# [Reading text]
▼▼▼

Published by [Paris c. 1790]., 1790
Seller: Justin Croft Antiquarian Books Ltd ABA, Faversham, United Kingdom
A RARE FRENCH BROADSIDE ADVERTISING THE VIRTUES OF 'SCOTCH PILLS' OR 'GRANA ANGELICA' invented by the seventeenth-century Edinburgh physician Patrick Anderson, a medical treatment which remained popular in Scotland, England and France well into the nineteenth century. The long text in twelve chapters outlines the supposed virtues of the pills as a cure for almost any complaint. This French version imitates the English broadsides of the second half of the eighteenth century (there are several in ESTC) which themselves mimicked the form of Royal proclamations with woodcut arms at the head. It also reproduces the purported trademark of Anderson and his successor Isabelle Inglish, which seems to have been pirated as often as the pills themselves.'Some time after 1625 Anderson was appointed physician to Charles I. In 1635 he published in Edinburgh Grana angelica, a treatise in Latin which puffed his mild aperient pills, made with aloes, colocynth, and gamboge, and pronounced a sovereign remedy for cleansing the system after carouses. Anderson claimed to have brought the formula of the pill back from a trip to Venice about 1603'. (Oxford DNB). Single sheet broadside (380 × 250 mm). Woodcut British royal arms at head, woodcut device and signature to foot. Old waterstain and traces of an old vertical crease with slight loss to a few letters, traces of wax seal to verso.

▲▲▲

# [Given data]

▼▼▼

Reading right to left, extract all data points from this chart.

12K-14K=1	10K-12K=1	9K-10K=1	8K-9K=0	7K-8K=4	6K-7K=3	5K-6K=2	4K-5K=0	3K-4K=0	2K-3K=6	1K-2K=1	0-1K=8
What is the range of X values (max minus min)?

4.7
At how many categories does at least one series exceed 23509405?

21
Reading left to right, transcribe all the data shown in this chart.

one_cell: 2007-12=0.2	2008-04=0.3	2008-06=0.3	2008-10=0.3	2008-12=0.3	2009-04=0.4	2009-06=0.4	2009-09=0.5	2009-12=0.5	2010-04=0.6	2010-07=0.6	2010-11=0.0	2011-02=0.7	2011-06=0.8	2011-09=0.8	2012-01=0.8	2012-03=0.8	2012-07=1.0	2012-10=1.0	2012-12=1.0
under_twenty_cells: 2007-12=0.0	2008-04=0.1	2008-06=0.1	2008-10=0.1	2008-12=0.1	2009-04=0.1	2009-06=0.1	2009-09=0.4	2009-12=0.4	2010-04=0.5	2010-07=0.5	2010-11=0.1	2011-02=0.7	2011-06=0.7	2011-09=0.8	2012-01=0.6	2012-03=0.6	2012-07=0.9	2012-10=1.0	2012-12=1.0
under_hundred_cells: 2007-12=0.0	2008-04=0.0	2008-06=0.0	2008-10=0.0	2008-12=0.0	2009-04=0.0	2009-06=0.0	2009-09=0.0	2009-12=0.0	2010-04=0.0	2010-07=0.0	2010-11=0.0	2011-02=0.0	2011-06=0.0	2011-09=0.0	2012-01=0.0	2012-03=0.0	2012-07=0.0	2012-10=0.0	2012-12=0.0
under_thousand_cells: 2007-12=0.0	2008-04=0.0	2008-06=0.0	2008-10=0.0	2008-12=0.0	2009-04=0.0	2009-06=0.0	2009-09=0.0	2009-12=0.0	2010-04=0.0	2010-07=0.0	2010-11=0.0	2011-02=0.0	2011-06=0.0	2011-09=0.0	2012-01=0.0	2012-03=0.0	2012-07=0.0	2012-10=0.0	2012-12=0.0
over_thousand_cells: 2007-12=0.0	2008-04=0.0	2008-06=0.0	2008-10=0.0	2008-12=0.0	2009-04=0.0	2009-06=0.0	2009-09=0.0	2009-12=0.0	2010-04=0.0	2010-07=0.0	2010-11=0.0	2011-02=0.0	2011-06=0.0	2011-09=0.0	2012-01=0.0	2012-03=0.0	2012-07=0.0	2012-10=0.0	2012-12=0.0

▲▲▲

# [Task requirements]
In the listing for the Scotch pills broadside, which city did Patrick Anderson claim to have brought the formula of the pill back from? Rely only on the text for what follows.

# [Task response]
Venice